* What you will do
Apart from the pictures, write out the records that follow exactly.

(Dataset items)

- - - -

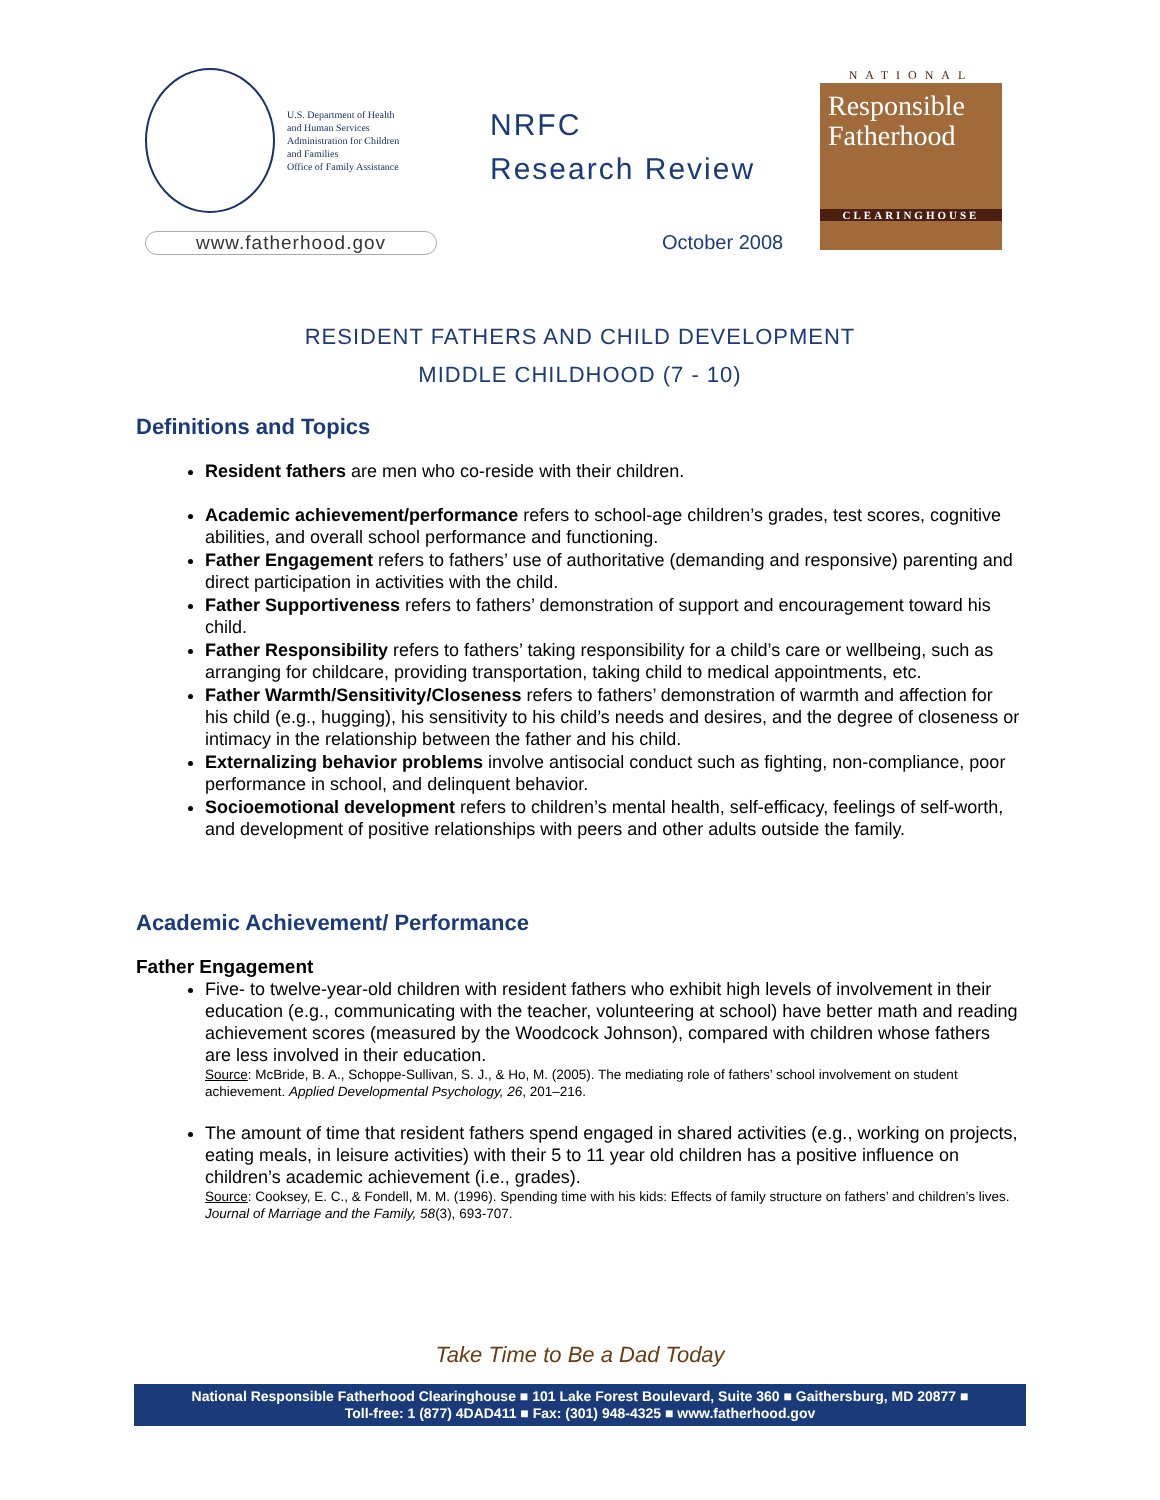U.S. Department of Health
and Human Services
Administration for Children
and Families
Office of Family Assistance
www.fatherhood.gov
NRFC
Research Review
October 2008
NATIONAL
Responsible
Fatherhood
CLEARINGHOUSE
RESIDENT FATHERS AND CHILD DEVELOPMENT
MIDDLE CHILDHOOD (7 - 10)
Definitions and Topics
Resident fathers are men who co-reside with their children.
Academic achievement/performance refers to school-age children’s grades, test scores, cognitive abilities, and overall school performance and functioning.
Father Engagement refers to fathers’ use of authoritative (demanding and responsive) parenting and direct participation in activities with the child.
Father Supportiveness refers to fathers’ demonstration of support and encouragement toward his child.
Father Responsibility refers to fathers’ taking responsibility for a child’s care or wellbeing, such as arranging for childcare, providing transportation, taking child to medical appointments, etc.
Father Warmth/Sensitivity/Closeness refers to fathers’ demonstration of warmth and affection for his child (e.g., hugging), his sensitivity to his child’s needs and desires, and the degree of closeness or intimacy in the relationship between the father and his child.
Externalizing behavior problems involve antisocial conduct such as fighting, non-compliance, poor performance in school, and delinquent behavior.
Socioemotional development refers to children’s mental health, self-efficacy, feelings of self-worth, and development of positive relationships with peers and other adults outside the family.
Academic Achievement/ Performance
Father Engagement
Five- to twelve-year-old children with resident fathers who exhibit high levels of involvement in their education (e.g., communicating with the teacher, volunteering at school) have better math and reading achievement scores (measured by the Woodcock Johnson), compared with children whose fathers are less involved in their education.
Source: McBride, B. A., Schoppe-Sullivan, S. J., & Ho, M. (2005). The mediating role of fathers’ school involvement on student achievement. Applied Developmental Psychology, 26, 201–216.
The amount of time that resident fathers spend engaged in shared activities (e.g., working on projects, eating meals, in leisure activities) with their 5 to 11 year old children has a positive influence on children’s academic achievement (i.e., grades).
Source: Cooksey, E. C., & Fondell, M. M. (1996). Spending time with his kids: Effects of family structure on fathers’ and children’s lives. Journal of Marriage and the Family, 58(3), 693-707.
Take Time to Be a Dad Today
National Responsible Fatherhood Clearinghouse ■ 101 Lake Forest Boulevard, Suite 360 ■ Gaithersburg, MD 20877 ■
Toll-free: 1 (877) 4DAD411 ■ Fax: (301) 948-4325 ■ www.fatherhood.gov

- - - -

* Answer for the task
U.S. Department of Health
and Human Services
Administration for Children
and Families
Office of Family Assistance
www.fatherhood.gov
NRFC
Research Review
October 2008
NATIONAL
Responsible
Fatherhood
CLEARINGHOUSE
RESIDENT FATHERS AND CHILD DEVELOPMENT
MIDDLE CHILDHOOD (7 - 10)
Definitions and Topics
Resident fathers are men who co-reside with their children.
Academic achievement/performance refers to school-age children’s grades, test scores, cognitive abilities, and overall school performance and functioning.
Father Engagement refers to fathers’ use of authoritative (demanding and responsive) parenting and direct participation in activities with the child.
Father Supportiveness refers to fathers’ demonstration of support and encouragement toward his child.
Father Responsibility refers to fathers’ taking responsibility for a child’s care or wellbeing, such as arranging for childcare, providing transportation, taking child to medical appointments, etc.
Father Warmth/Sensitivity/Closeness refers to fathers’ demonstration of warmth and affection for his child (e.g., hugging), his sensitivity to his child’s needs and desires, and the degree of closeness or intimacy in the relationship between the father and his child.
Externalizing behavior problems involve antisocial conduct such as fighting, non-compliance, poor performance in school, and delinquent behavior.
Socioemotional development refers to children’s mental health, self-efficacy, feelings of self-worth, and development of positive relationships with peers and other adults outside the family.
Academic Achievement/ Performance
Father Engagement
Five- to twelve-year-old children with resident fathers who exhibit high levels of involvement in their education (e.g., communicating with the teacher, volunteering at school) have better math and reading achievement scores (measured by the Woodcock Johnson), compared with children whose fathers are less involved in their education.
Source: McBride, B. A., Schoppe-Sullivan, S. J., & Ho, M. (2005). The mediating role of fathers’ school involvement on student achievement. Applied Developmental Psychology, 26, 201–216.
The amount of time that resident fathers spend engaged in shared activities (e.g., working on projects, eating meals, in leisure activities) with their 5 to 11 year old children has a positive influence on children’s academic achievement (i.e., grades).
Source: Cooksey, E. C., & Fondell, M. M. (1996). Spending time with his kids: Effects of family structure on fathers’ and children’s lives. Journal of Marriage and the Family, 58(3), 693-707.
Take Time to Be a Dad Today
National Responsible Fatherhood Clearinghouse ■ 101 Lake Forest Boulevard, Suite 360 ■ Gaithersburg, MD 20877 ■
Toll-free: 1 (877) 4DAD411 ■ Fax: (301) 948-4325 ■ www.fatherhood.gov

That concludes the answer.